Sports fans are people who revel in the slicing and dicing of numbers. My team does a better job than the competition in this particular area, and I have the numbers to prove it.
Environmentalists can attach data with regard to the number of trees or animals saved in a particular area or over a defined period of time. It is what justifies their efforts.
Business and civic leaders lean on statistics, with arguments for and against often based on the same set of numbers.
All of this brings me to the one thing that we ultimately cannot attach a number to - life. Sure, we can put a number at the beginning and end. So-and-so was born on this date (a number again) and died on this date (still another number).
But how do we measure that person’s life with such a cold set of data? We do and we don’t.
We measure life by the symbol in between the numbers - the hyphen - but we ultimately only attempt to quantify that through obituaries and eulogies.
We might even attempt to put some permanence to things by carving words into a headstone. In the end, we hit only part of the story.
The hyphen is the big mystery. It can be very short for lives that were brief, or very long for those that lived full lives.
In the case of Irene Higgins, the hyphen was long indeed, and very interesting. Part of her story is of a woman who lived in Highland for over 60 years, anchoring her neighborhood and touching the lives of neighborhood children well into adulthood.
Still another part is the story of a mother who raised four girls, was a Girl Scout leader, kept a household and was there for her children through adulthood.
Let’s not forget about being a grandmother and on-call babysitter. During one period, she arose at 5 a.m. to meet me at the front door so that I could drop off our oldest son. He would sleep uninterrupted in the living room while she watched over him.
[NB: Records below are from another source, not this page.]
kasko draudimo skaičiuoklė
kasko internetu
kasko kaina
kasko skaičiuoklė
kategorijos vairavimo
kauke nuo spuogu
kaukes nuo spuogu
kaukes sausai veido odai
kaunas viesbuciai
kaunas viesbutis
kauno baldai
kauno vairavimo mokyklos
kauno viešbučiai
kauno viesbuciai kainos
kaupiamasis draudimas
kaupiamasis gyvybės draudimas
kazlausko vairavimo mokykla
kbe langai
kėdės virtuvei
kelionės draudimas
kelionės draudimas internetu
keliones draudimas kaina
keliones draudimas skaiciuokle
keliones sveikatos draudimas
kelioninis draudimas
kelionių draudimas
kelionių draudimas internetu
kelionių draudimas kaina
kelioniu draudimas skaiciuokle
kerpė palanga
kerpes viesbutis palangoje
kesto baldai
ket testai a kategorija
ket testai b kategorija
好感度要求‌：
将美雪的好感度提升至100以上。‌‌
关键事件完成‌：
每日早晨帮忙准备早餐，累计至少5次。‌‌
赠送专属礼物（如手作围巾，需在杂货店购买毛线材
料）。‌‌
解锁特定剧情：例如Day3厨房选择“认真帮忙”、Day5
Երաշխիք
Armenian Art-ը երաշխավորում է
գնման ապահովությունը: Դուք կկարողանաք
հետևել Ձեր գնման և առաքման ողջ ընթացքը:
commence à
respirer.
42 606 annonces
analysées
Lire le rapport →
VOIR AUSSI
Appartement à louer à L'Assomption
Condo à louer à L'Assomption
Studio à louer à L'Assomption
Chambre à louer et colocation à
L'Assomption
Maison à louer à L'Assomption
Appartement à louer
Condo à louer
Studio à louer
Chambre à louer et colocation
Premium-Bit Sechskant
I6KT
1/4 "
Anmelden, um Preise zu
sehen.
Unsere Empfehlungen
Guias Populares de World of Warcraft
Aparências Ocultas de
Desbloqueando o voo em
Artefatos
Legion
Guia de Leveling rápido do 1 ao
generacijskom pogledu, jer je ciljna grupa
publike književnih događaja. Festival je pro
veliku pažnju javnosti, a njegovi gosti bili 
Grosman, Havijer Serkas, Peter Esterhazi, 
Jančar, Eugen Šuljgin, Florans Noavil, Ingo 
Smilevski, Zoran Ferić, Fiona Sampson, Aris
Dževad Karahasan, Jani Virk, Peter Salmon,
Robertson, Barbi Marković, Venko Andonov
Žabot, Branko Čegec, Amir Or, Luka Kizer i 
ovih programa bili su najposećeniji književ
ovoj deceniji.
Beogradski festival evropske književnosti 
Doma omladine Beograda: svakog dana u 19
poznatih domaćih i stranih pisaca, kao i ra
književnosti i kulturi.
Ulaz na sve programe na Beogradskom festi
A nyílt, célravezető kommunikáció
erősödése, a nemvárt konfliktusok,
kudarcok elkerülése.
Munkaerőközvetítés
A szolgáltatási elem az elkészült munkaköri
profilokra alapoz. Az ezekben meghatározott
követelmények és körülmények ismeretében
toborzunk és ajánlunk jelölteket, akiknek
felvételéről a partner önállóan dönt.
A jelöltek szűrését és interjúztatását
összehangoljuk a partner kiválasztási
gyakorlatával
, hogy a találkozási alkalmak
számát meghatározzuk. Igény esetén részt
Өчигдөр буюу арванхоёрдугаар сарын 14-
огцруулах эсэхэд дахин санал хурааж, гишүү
When he awoke, she would be there for him just as she had been countless times before for others.
All this leads to the part of her life that defined her. Higgins was a pediatric nurse at St. Catherine Hospital in East Chicago. It was everything that she loved, children and being around other people in a caring environment.
Higgins was my mother-in-law, and a person who touched enough lives to fill a football stadium. You cannot define that unless you had the ability to quantify all of those lives, a near impossible task.
So, we are left with the hyphen. In that great mathematical symbol we have a story, a legacy really.
It is the story about what our parents leave us. Sure there may be trinkets and jewels, an old grandfather clock or a cherished quilt. More importantly, our parents leave us their values.
Those values stay with us. It is the conversations that we carry with us forever, little things that mom or dad would say that are burned into our memories. That is our gift, a story well beyond numbers.